* Task to carry out
Copy the lines of the listing below word for word, starting with the line that contains "scientific name: Ptereleotris evides" and going on through the line that contains "genus: Leuconotopicus".

* Listing
━━━━━━━━━━━━━━━━

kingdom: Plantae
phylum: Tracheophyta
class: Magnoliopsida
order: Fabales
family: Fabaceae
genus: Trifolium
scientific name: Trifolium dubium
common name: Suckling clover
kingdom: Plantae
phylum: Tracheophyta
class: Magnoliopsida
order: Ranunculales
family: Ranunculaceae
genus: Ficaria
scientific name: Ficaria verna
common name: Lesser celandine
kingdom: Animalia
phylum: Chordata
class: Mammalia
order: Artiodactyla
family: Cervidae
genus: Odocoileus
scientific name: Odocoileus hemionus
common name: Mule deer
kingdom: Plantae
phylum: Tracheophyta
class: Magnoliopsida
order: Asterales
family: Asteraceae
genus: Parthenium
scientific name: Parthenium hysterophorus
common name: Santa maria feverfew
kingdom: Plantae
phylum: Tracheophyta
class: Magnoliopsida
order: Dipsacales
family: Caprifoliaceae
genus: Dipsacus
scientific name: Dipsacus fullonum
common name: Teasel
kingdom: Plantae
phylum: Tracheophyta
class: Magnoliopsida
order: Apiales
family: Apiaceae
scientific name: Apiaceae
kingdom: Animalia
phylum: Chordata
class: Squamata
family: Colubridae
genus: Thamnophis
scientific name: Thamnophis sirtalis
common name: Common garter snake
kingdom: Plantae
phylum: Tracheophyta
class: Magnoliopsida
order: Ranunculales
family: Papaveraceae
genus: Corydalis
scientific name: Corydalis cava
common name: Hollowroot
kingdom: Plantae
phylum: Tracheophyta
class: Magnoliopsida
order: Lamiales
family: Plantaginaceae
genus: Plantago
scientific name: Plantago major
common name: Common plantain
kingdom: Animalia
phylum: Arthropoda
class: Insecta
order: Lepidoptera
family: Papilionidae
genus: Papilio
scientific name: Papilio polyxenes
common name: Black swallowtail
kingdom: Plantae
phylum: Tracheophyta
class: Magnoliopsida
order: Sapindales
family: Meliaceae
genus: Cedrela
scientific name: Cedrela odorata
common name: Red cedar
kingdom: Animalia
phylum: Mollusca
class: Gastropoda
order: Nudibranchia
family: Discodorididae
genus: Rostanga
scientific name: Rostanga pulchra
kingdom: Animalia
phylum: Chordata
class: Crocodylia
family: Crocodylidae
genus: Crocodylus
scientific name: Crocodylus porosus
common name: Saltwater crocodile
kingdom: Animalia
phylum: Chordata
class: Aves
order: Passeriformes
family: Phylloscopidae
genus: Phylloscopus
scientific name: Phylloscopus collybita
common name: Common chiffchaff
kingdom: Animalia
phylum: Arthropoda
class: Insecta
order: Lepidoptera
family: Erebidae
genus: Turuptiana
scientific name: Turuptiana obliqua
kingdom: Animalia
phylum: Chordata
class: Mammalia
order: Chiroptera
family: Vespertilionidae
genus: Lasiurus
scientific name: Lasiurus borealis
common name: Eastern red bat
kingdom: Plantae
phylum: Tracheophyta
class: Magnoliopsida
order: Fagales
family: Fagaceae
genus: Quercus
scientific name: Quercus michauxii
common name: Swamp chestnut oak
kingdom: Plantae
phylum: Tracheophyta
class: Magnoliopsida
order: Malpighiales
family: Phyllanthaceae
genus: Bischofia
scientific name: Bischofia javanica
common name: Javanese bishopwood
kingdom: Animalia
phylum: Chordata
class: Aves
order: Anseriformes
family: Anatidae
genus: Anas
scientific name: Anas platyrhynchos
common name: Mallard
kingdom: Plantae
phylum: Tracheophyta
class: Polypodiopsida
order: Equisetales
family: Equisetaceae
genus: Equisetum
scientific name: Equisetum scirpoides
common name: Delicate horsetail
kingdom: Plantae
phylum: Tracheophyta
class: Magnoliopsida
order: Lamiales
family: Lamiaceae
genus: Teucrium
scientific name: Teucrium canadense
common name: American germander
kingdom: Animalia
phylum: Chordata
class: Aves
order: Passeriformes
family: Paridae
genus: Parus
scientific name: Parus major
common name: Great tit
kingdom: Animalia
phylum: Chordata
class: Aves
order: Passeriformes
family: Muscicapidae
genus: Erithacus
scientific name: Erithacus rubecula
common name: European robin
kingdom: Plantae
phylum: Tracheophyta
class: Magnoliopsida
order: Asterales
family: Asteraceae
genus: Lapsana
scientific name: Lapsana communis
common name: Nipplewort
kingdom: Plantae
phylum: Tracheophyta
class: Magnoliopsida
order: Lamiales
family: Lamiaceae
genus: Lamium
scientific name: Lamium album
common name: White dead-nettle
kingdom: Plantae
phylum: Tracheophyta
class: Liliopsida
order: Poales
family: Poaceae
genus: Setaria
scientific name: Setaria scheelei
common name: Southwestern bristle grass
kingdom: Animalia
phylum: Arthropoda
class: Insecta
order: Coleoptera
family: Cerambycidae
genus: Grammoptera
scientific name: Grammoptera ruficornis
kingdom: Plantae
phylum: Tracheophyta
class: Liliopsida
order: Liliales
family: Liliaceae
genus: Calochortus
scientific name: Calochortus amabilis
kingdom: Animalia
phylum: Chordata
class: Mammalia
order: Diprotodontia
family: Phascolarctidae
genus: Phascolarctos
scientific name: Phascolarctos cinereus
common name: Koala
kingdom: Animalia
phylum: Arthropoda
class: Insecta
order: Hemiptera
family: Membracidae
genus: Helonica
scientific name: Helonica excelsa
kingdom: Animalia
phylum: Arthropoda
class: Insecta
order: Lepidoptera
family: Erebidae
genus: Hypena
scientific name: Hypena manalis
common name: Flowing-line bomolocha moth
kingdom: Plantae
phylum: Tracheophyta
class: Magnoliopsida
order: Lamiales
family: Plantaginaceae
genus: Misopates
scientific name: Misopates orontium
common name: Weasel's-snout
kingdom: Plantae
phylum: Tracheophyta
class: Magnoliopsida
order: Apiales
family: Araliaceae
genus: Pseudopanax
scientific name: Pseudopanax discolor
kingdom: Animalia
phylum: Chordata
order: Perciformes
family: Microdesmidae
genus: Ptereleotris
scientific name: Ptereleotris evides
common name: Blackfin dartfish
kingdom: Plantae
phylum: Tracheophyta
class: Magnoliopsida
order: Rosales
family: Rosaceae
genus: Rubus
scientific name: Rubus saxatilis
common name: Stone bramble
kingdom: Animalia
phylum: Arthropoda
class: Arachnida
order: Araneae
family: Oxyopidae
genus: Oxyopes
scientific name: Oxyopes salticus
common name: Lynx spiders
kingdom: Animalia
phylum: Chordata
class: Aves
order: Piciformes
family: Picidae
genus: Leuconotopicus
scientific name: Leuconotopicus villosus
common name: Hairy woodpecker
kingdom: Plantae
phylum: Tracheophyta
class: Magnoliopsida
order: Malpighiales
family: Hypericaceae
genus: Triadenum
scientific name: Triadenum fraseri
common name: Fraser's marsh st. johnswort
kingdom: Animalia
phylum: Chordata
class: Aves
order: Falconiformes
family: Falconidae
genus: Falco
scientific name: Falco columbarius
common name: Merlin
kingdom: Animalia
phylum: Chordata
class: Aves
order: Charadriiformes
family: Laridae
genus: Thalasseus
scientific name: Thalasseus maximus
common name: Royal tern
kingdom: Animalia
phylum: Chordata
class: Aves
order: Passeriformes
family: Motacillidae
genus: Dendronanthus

━━━━━━━━━━━━━━━━

* Final result
scientific name: Ptereleotris evides
common name: Blackfin dartfish
kingdom: Plantae
phylum: Tracheophyta
class: Magnoliopsida
order: Rosales
family: Rosaceae
genus: Rubus
scientific name: Rubus saxatilis
common name: Stone bramble
kingdom: Animalia
phylum: Arthropoda
class: Arachnida
order: Araneae
family: Oxyopidae
genus: Oxyopes
scientific name: Oxyopes salticus
common name: Lynx spiders
kingdom: Animalia
phylum: Chordata
class: Aves
order: Piciformes
family: Picidae
genus: Leuconotopicus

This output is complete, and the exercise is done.